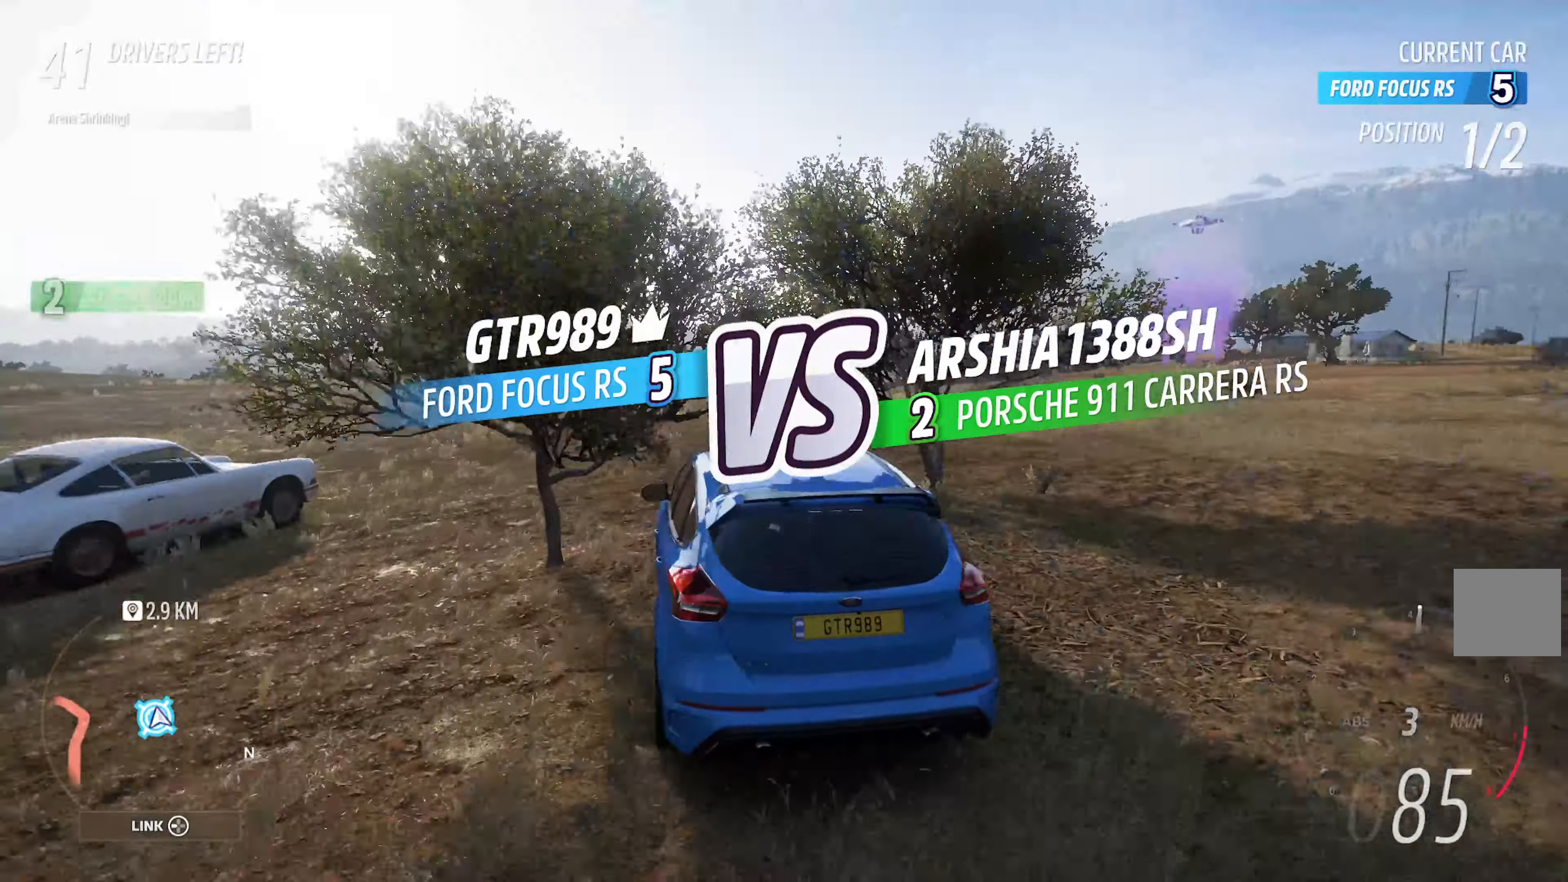
{"buttons": ["A"], "left_stick": "right", "right_stick": "center", "events": [[233, "left_stick", "center"], [483, "left_stick", "right"]]}
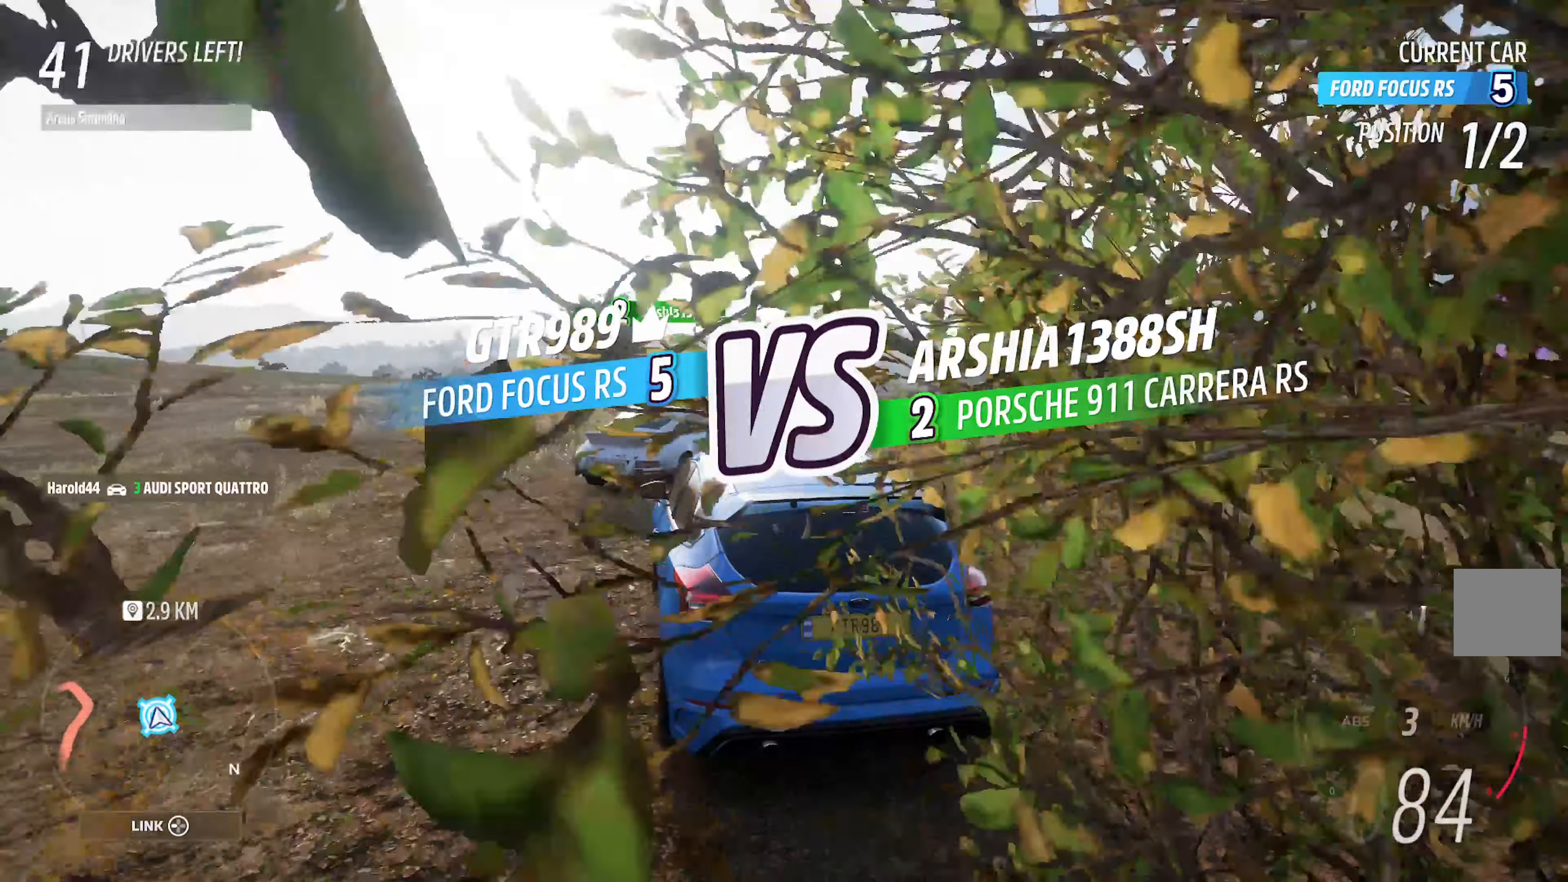
{"buttons": ["A"], "left_stick": "center", "right_stick": "center", "events": [[150, "left_stick", "center"], [366, "left_stick", "left"], [450, "left_stick", "center"]]}
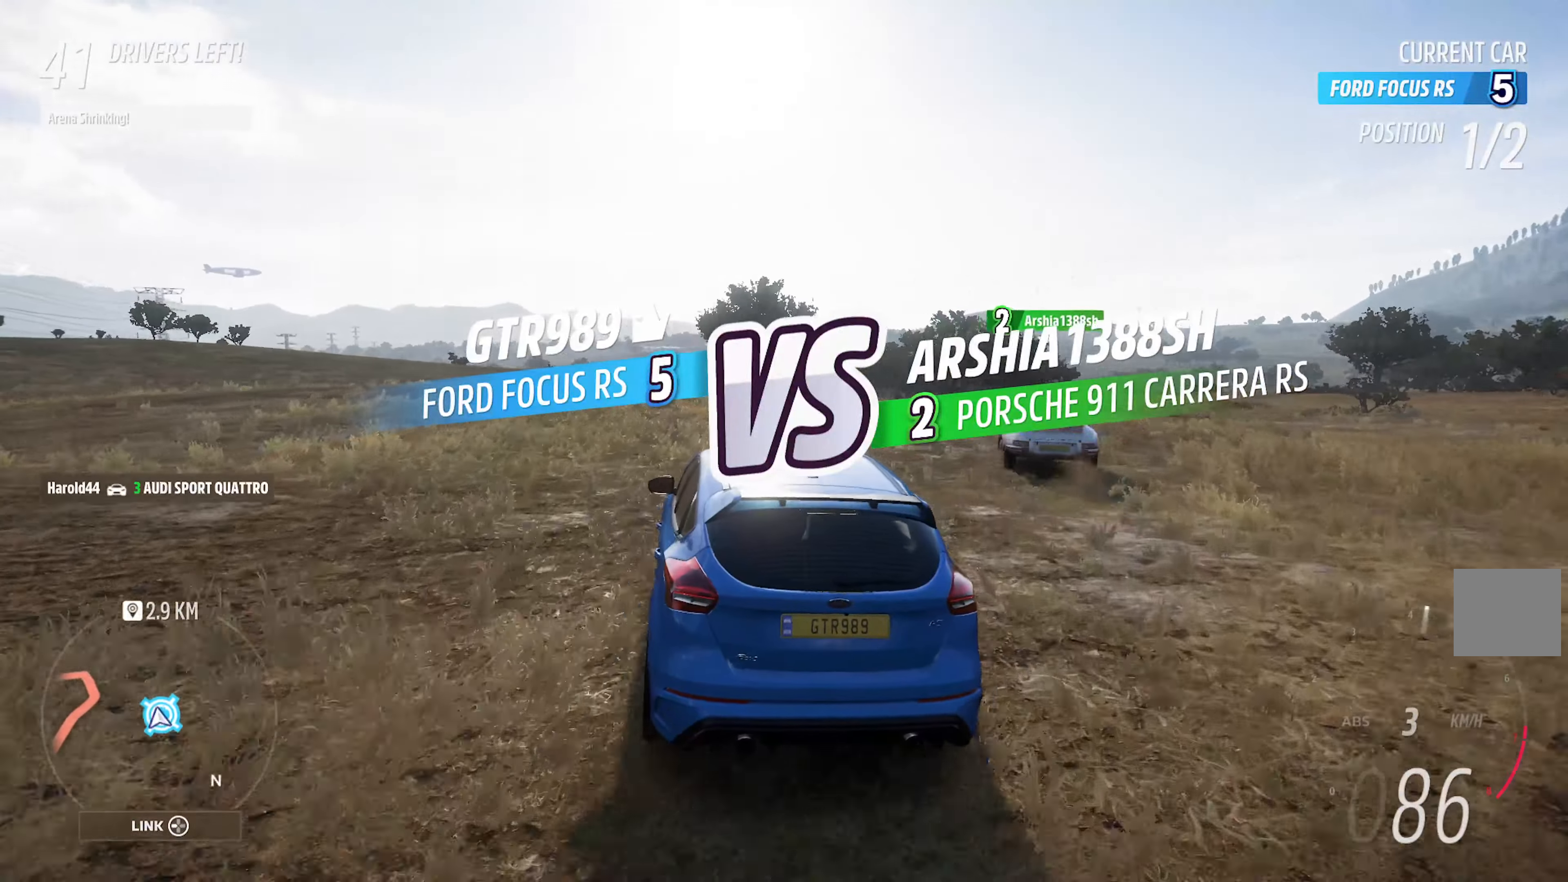
{"buttons": ["A"], "left_stick": "center", "right_stick": "center", "events": [[66, "left_stick", "right"], [266, "left_stick", "center"]]}
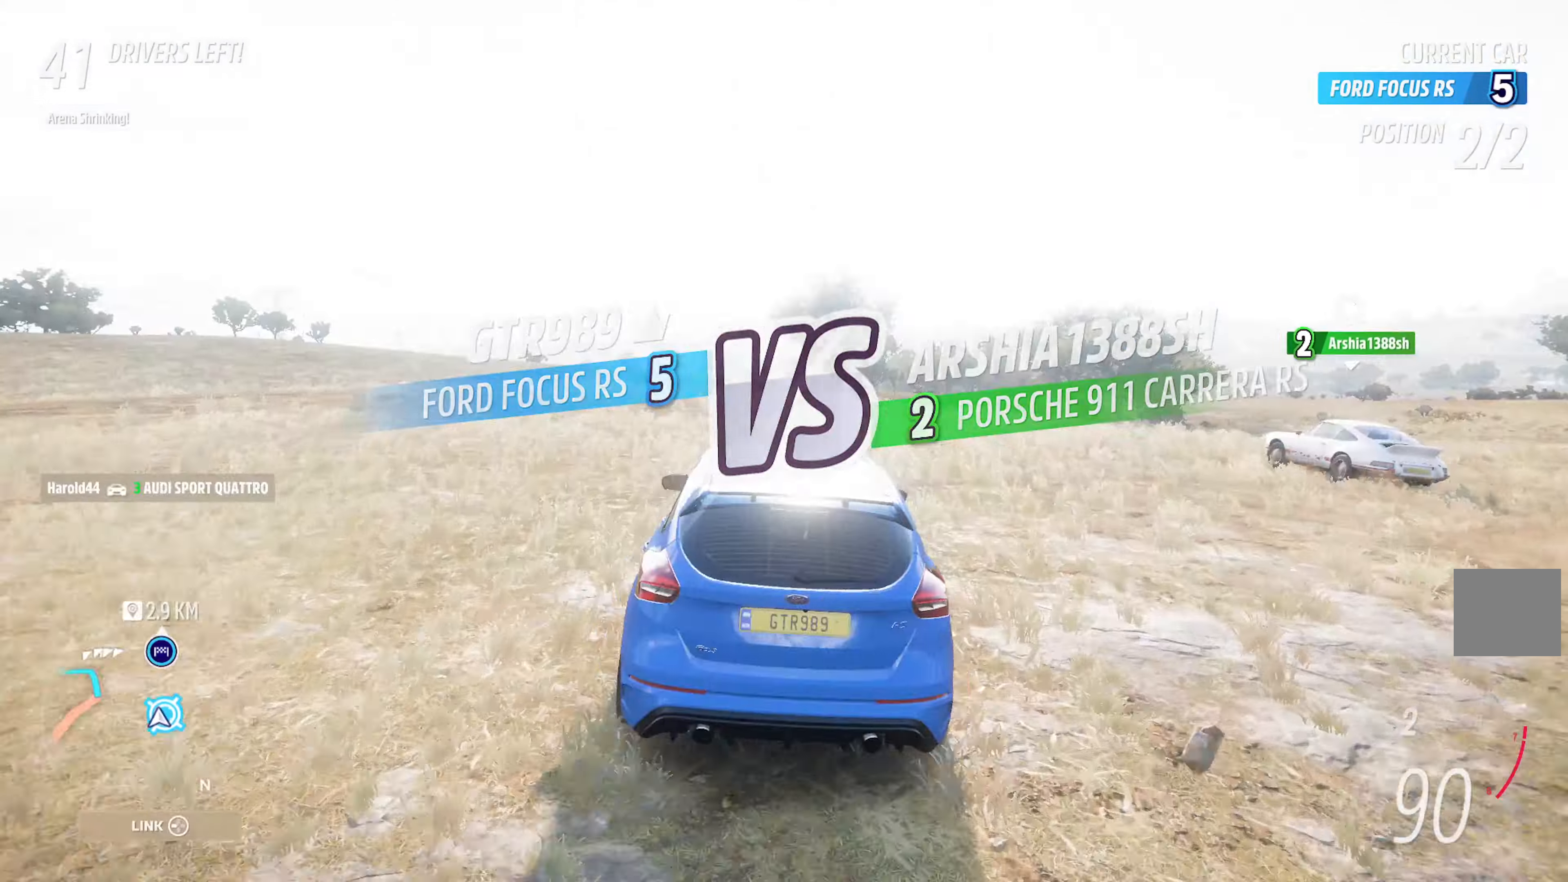
{"buttons": ["A"], "left_stick": "center", "right_stick": "center", "events": [[50, "left_stick", "left"], [416, "left_stick", "center"]]}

Brief: In your copy of the listing above, reproduce each line exactly and omit all pictures.

Solution for this problem:
{"buttons": ["A"], "left_stick": "right", "right_stick": "center", "events": [[233, "left_stick", "center"], [483, "left_stick", "right"]]}
{"buttons": ["A"], "left_stick": "center", "right_stick": "center", "events": [[150, "left_stick", "center"], [366, "left_stick", "left"], [450, "left_stick", "center"]]}
{"buttons": ["A"], "left_stick": "center", "right_stick": "center", "events": [[66, "left_stick", "right"], [266, "left_stick", "center"]]}
{"buttons": ["A"], "left_stick": "center", "right_stick": "center", "events": [[50, "left_stick", "left"], [416, "left_stick", "center"]]}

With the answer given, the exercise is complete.